PULS introduced the PISA-M 4-channel ECBs, an advanced power distribution and protection solution in systems ranging from 9 0W to 480 W. 

The PISA-M ECB and its standard wiring diagram. Image courtesy of the PULS datasheet

The ECBs are independent channel devices offering comprehensive safety features, including overcurrent, short-circuit, and overload protection for system components and power supplies. The PISA-M series’ notable features are the option for adjustable current settings from 1 A to 8 A per channel, a rapid 1 ms response time for overload detection, up to 99% efficiency, selective tripping to maintain power to unaffected channels, and power supply overload protection.
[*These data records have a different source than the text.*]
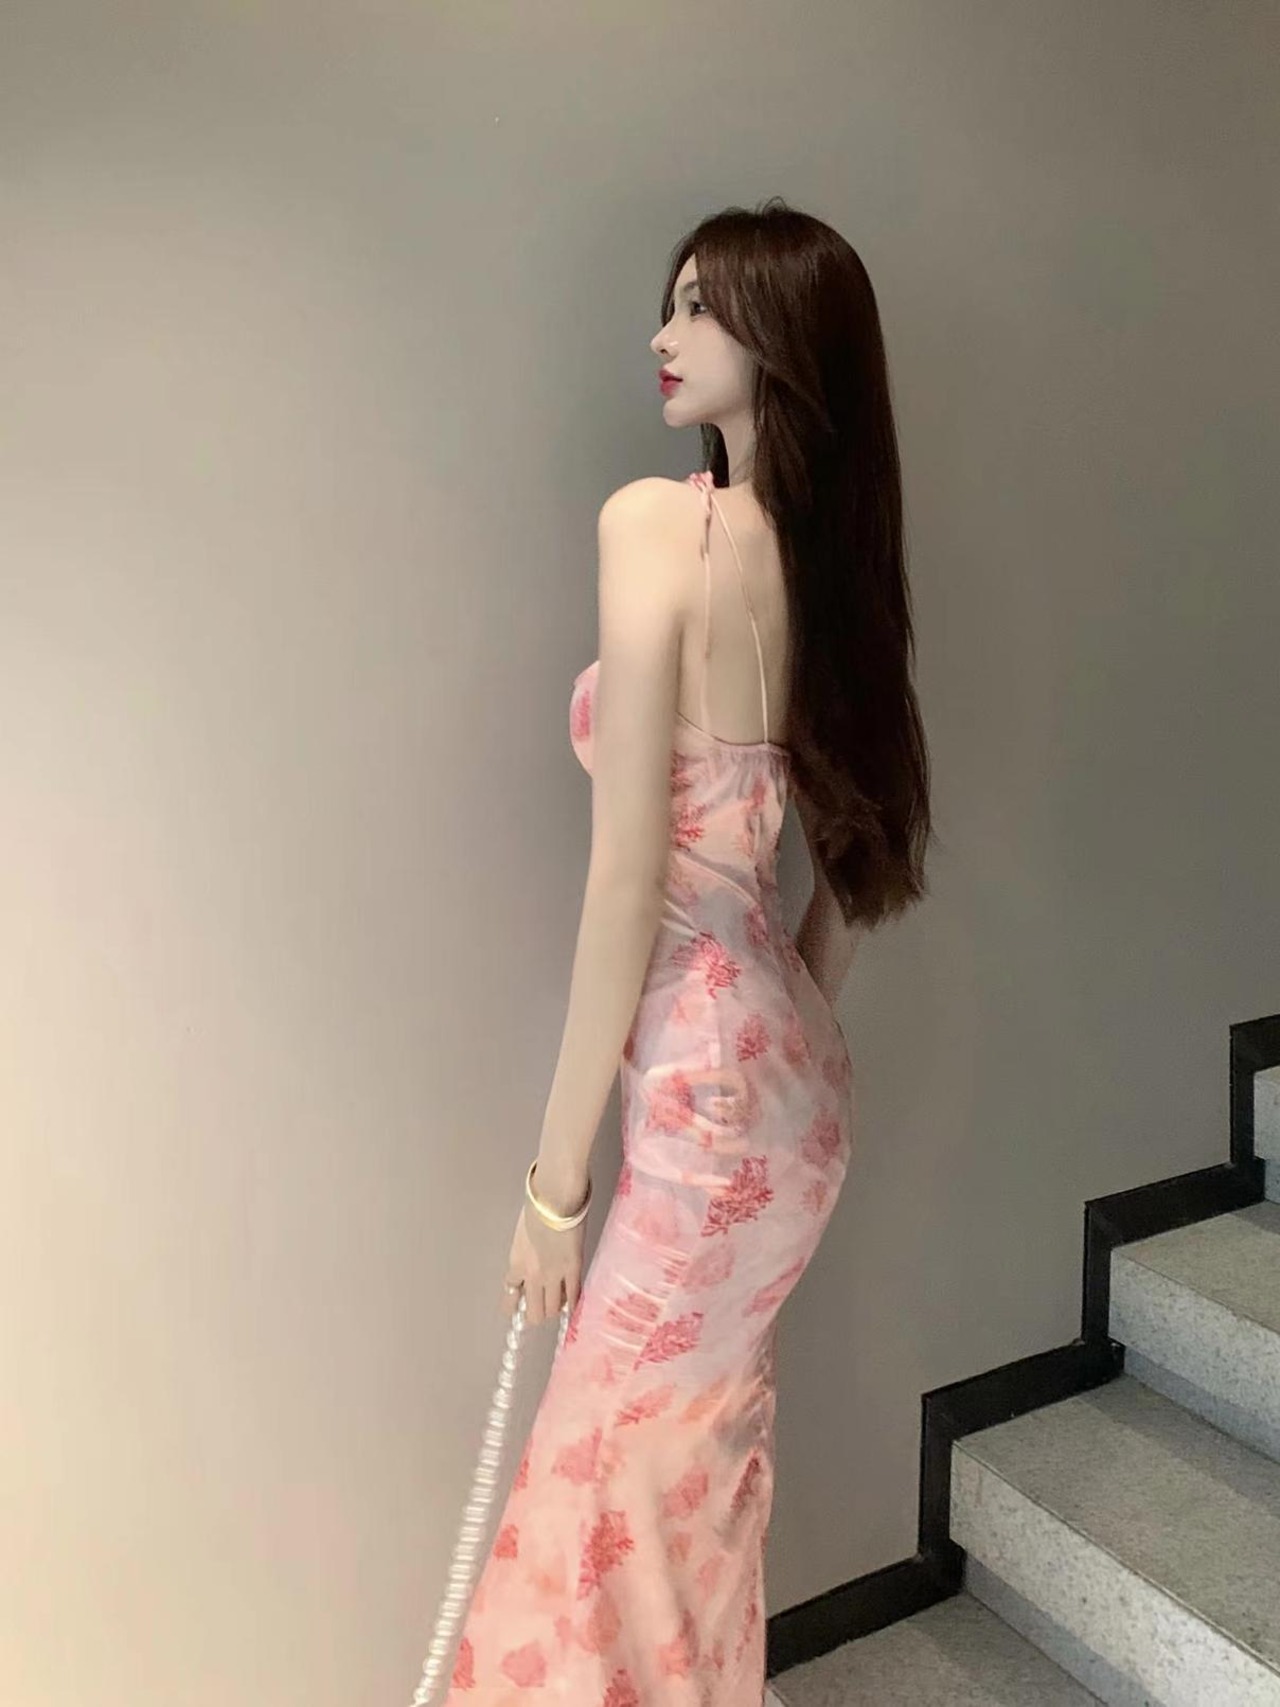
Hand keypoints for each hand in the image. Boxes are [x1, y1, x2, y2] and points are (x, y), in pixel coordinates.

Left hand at [502, 1175, 587, 1327]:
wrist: (554, 1197)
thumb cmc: (537, 1205)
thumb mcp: (522, 1233)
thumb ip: (525, 1253)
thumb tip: (532, 1260)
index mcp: (516, 1262)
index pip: (510, 1295)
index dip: (515, 1304)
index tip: (518, 1307)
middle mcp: (532, 1275)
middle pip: (532, 1312)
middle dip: (536, 1313)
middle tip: (541, 1308)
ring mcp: (553, 1274)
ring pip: (551, 1310)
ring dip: (554, 1309)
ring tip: (558, 1303)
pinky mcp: (573, 1269)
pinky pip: (573, 1296)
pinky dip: (573, 1305)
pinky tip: (574, 1307)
With a compact design of only 22.5 mm width, these 24 VDC devices offer a current limit of 20 A and a product lifetime of more than 200,000 hours, ensuring long-term reliability. Importantly, they also feature a digitally coded interface for remote control and monitoring, making them compatible with PLCs and central user interfaces. 

Advancing Power Infrastructure

 As electronic systems grow more intricate and power-dense, reliable and efficient protection solutions are becoming increasingly important. With advanced features such as adjustable current settings, rapid response times, and remote monitoring capabilities, PULS’ ECBs will be able to meet modern demands with precision and flexibility.